You mean just lately or always been that way I know when the economy taking taking a hit in 2008/2009 bunch of folks were either laid off,upside down in real estate or running scared,etc.Heck I dont have much faith in the economy now.


----------



## outcast (Oct 8, 2007)

*Mega Shark*

There are a great number of factors involved that made it a nightmare to deal with. I would rather not go into them on a public forum but I will be happy to discuss them with anyone face to face.


----------



## catdad100 (Nov 17, 2009)

Im sure not knocking yall by any means and thats precisely why theres very few of those type tournaments left is my guess.The Shark Hunters Mako tournament series that used to run on cable has disappeared off the face of the earth I searched all over the internet trying to find a dvd or download to show my wife and of all the useless and obscure crap you can find its no where to be found.Looks like the network eventually ended up being owned by NBC so Im sure its got put away as killing sharks is not politically correct,did find one low quality clip of one of the episodes on youtube said to have been posted by a camera man on the show.


----------



## Jaw Jacker (Jul 29, 2009)

outcast said:


> There are a great number of factors involved that made it a nightmare to deal with. I would rather not go into them on a public forum but I will be happy to discuss them with anyone face to face.


 
I hate it !!!!!!!!!!  We looked forward every year for the Shark Tournament. Have't missed but one. Thanks Tommy for some good times :thumbup:.


----------



## Jaw Jacker (Jul 29, 2009)

Jaw Jacker said:


> I hate it !!!!!!!!!!  We looked forward every year for the Shark Tournament. Have't missed but one. Thanks Tommy for some good times :thumbup:.


 
Forgot.............Anybody want to buy a boat?


----------



## jasoncooperpcola (Jan 2, 2008)

Damm. We was planning to fish it too. Hopefully it will be back next year?


----------



## Clay-Doh (Oct 2, 2007)

Not to take away from Tommy's hard work and money he puts into putting on a great "official" tourney, but there is always the "Semi-Annual Unofficial Shark Tournament and Camp-out." This will be the ninth one this memorial day weekend.

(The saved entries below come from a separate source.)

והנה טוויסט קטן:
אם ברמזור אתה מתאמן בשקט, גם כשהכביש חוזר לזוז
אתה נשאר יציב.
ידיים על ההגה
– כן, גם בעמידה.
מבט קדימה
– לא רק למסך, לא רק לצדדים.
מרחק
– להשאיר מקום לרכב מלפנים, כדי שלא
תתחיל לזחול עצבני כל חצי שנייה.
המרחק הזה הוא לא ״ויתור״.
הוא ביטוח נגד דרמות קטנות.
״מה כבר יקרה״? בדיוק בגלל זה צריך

Granted, it's not much money, right now pot's only up to$640, but you got a 1 in 9 chance of takin it, and a 1 in 1 chance of havin a damn good time with good people!

Here's the link to the thread on here for it. You still got time to get in, just shoot me a PM.

http://www.pensacolafishingforum.com/f27/semi-annual-unofficial-shark-tourney-campout-may-24th-25th-26th-149803/


----------



## catdad100 (Nov 17, 2009)

yall take plenty of pictures Im looking foward to the report on the outcome


----------